-- The data follows --

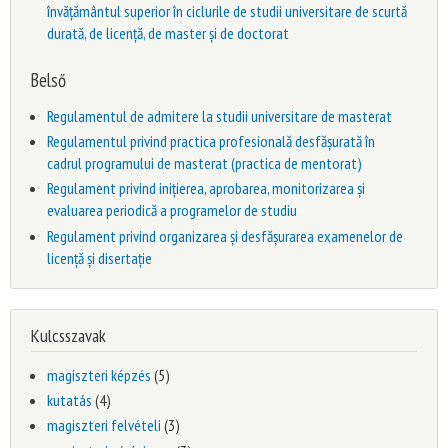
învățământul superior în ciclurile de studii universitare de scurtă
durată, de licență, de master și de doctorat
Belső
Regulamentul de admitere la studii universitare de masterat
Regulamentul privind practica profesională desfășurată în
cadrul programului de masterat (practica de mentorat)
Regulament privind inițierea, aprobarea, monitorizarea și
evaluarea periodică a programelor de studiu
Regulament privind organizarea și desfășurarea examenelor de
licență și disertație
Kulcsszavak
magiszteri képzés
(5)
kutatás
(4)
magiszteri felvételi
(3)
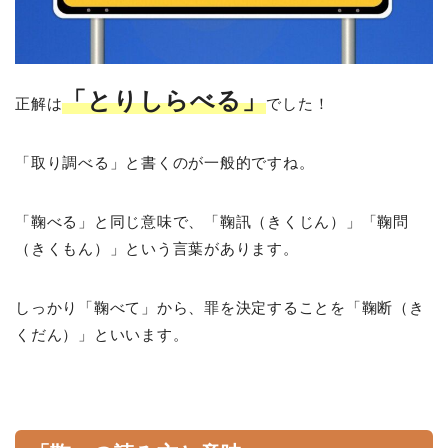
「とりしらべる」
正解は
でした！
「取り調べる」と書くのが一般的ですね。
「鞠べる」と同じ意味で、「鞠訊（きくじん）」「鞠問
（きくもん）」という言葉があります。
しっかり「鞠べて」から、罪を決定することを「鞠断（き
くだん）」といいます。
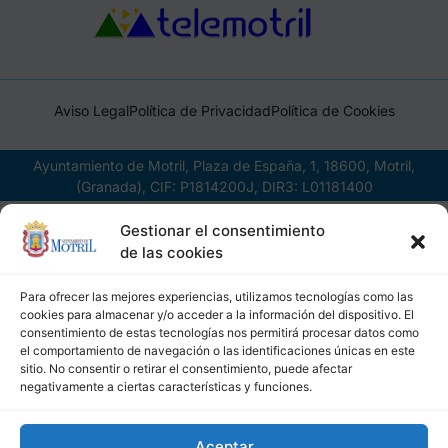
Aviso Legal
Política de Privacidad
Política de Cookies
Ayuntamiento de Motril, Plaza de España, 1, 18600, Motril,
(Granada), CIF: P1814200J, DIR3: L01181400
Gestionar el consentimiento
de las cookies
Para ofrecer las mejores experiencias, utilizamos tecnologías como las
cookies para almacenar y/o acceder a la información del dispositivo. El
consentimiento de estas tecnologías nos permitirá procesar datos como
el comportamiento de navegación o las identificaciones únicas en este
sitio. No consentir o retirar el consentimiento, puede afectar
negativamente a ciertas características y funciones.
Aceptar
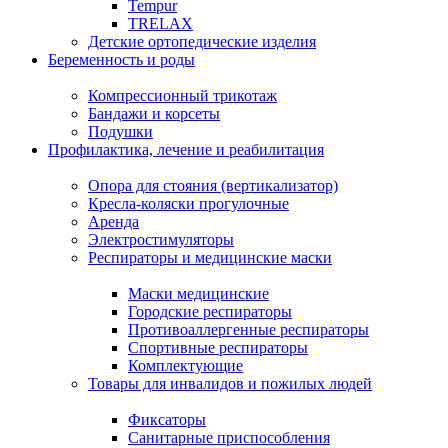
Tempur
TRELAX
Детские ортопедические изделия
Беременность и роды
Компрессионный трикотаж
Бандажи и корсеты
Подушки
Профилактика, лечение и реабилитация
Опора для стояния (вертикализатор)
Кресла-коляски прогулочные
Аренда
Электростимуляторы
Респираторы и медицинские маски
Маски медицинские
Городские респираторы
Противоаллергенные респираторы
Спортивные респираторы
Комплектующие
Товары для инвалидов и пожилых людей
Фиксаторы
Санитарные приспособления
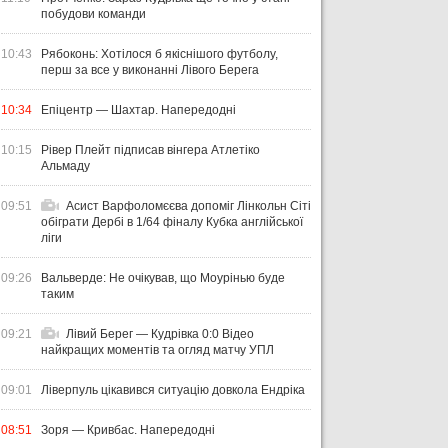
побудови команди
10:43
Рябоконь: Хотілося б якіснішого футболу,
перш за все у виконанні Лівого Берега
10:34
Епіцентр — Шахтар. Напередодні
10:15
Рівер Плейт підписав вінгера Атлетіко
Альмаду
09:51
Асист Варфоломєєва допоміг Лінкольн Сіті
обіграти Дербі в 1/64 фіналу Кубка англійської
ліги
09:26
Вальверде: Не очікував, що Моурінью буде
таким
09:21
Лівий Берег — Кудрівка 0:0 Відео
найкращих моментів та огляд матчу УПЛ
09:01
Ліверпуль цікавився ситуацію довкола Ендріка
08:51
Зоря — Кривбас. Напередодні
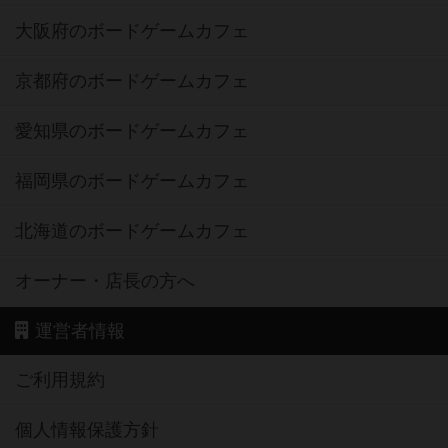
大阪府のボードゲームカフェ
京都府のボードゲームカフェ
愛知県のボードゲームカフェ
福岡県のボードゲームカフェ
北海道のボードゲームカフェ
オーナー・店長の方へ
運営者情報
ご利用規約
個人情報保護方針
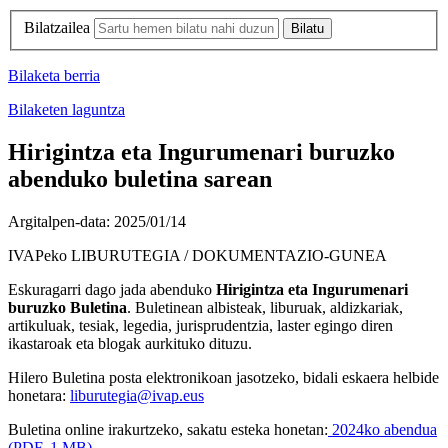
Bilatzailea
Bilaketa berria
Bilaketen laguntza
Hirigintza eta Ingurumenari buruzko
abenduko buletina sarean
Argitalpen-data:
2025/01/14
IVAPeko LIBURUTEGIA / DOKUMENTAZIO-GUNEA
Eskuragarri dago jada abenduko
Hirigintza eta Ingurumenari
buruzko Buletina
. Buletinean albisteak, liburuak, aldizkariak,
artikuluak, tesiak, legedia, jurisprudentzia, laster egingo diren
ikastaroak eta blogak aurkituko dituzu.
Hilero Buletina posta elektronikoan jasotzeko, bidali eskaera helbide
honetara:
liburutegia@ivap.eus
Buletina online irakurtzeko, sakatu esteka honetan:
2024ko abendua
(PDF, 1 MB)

-- The data concluded --
-- The data follows --

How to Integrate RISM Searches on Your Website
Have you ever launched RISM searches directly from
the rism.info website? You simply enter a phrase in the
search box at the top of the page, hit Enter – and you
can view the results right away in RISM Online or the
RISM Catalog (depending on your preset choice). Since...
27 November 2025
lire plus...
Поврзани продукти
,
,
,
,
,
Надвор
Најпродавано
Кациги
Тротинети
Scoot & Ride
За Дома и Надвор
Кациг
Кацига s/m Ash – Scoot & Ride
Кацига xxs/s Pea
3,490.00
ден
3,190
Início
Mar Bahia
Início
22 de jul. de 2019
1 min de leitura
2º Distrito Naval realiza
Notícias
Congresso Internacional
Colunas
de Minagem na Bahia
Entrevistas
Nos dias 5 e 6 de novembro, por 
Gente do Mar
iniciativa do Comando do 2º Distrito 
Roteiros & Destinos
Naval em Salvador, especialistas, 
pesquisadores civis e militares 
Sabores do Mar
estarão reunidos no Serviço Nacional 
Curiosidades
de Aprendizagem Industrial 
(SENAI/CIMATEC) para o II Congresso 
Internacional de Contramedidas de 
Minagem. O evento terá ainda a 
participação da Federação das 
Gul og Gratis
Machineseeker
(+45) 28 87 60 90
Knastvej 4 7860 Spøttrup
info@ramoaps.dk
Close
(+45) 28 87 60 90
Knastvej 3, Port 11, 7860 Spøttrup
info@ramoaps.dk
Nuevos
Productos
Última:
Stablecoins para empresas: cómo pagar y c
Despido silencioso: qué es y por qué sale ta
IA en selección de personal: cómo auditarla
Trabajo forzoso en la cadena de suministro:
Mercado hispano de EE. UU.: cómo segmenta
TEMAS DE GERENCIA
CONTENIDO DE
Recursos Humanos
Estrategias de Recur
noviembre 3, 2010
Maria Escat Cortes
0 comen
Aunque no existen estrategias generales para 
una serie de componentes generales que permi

-- The data concluded --

From the records above, copy only the lines running from the line holding "福岡県のボードゲームカフェ" through the line holding "ikastaroak eta blogak aurkituko dituzu.", with no pictures.

福岡県のボードゲームカフェ
北海道のボードゲームカフェ
オーナー・店長の方へ
運営者情報
ご利用規約
個人情報保護方針
Bilatzailea
Bilaketa berria
Bilaketen laguntza
Hirigintza eta Ingurumenari buruzko
abenduko buletina sarean
Argitalpen-data:
2025/01/14
IVAPeko LIBURUTEGIA / DOKUMENTAZIO-GUNEA
Eskuragarri dago jada abenduko
Hirigintza eta Ingurumenari
buruzko Buletina
. Buletinean albisteak, liburuak, aldizkariak,
artikuluak, tesiak, legedia, jurisprudentzia, laster egingo diren
ikastaroak eta blogak aurkituko dituzu.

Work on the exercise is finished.